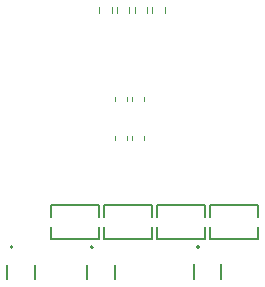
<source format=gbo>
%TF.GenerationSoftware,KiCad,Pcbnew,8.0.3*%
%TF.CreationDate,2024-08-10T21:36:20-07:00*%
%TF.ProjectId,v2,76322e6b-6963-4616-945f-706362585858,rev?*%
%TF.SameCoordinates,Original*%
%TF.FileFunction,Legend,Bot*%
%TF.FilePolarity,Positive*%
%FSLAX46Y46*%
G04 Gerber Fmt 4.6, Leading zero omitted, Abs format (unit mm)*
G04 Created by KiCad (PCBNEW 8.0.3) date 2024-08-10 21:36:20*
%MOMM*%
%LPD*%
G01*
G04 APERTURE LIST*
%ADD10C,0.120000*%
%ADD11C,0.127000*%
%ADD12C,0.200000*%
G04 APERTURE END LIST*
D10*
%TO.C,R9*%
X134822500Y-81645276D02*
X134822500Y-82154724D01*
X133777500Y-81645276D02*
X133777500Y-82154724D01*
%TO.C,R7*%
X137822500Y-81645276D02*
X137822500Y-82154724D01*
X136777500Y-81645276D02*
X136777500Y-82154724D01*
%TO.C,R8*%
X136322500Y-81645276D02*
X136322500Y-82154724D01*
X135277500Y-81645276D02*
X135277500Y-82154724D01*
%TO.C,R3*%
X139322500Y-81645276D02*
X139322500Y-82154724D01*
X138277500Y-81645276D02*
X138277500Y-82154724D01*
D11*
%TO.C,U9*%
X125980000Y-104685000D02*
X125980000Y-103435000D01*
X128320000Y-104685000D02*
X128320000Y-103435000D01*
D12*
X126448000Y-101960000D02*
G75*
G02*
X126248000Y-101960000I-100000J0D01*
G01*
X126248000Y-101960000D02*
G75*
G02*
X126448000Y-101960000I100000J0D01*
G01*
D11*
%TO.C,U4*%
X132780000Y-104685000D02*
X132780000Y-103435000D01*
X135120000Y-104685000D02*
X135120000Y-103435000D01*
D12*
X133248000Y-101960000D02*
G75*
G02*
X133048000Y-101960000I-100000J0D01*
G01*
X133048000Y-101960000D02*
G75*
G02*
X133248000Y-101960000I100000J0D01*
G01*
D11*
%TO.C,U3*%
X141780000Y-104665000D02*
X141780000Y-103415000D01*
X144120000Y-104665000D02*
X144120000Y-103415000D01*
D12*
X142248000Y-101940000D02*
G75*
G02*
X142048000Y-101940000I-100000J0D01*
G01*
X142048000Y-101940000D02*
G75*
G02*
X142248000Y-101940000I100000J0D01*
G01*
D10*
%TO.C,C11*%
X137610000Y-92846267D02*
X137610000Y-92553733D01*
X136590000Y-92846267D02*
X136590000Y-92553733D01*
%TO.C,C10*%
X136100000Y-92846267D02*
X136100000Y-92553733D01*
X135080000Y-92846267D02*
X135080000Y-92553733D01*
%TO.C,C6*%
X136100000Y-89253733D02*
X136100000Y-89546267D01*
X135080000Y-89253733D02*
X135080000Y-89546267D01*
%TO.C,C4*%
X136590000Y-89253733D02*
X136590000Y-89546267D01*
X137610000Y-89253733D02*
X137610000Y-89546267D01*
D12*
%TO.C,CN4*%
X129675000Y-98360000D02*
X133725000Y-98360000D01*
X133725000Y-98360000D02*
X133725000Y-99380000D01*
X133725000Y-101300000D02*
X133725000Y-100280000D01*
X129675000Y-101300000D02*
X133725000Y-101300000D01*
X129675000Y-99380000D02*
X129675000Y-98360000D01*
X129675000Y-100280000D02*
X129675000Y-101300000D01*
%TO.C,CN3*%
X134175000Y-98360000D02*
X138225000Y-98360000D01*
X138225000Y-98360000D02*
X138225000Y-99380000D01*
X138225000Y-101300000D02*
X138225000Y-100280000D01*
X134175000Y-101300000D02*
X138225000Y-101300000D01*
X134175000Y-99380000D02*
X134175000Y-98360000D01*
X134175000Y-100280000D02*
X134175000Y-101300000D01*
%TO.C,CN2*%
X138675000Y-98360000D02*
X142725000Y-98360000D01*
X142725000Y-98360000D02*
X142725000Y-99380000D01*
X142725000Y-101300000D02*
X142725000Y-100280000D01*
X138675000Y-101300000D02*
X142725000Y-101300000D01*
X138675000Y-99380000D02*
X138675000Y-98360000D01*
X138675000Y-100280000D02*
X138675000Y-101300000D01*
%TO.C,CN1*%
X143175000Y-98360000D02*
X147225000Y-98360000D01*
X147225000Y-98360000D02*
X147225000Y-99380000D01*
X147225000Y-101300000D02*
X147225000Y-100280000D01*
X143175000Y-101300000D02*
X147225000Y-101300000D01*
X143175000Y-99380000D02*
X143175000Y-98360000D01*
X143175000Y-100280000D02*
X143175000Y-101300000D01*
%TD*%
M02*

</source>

-*-*-

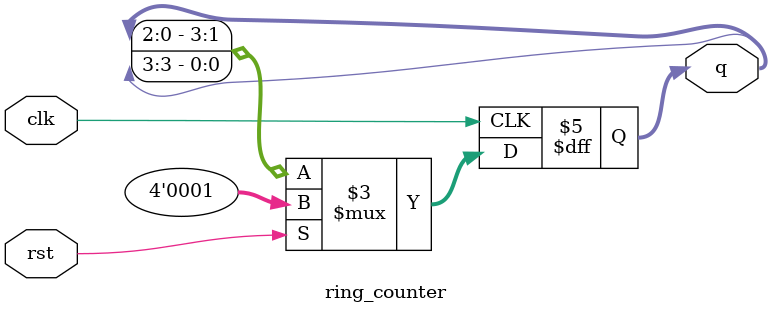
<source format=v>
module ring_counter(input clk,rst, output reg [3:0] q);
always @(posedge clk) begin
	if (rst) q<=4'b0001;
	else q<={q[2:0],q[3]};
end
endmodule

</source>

-*-*-

→ TASK PROMPT:
What lines in the listing include the string "source"? Copy them out.

→ SOLUTION:
<source format=gbo>
</source>
<source format=v>
</source>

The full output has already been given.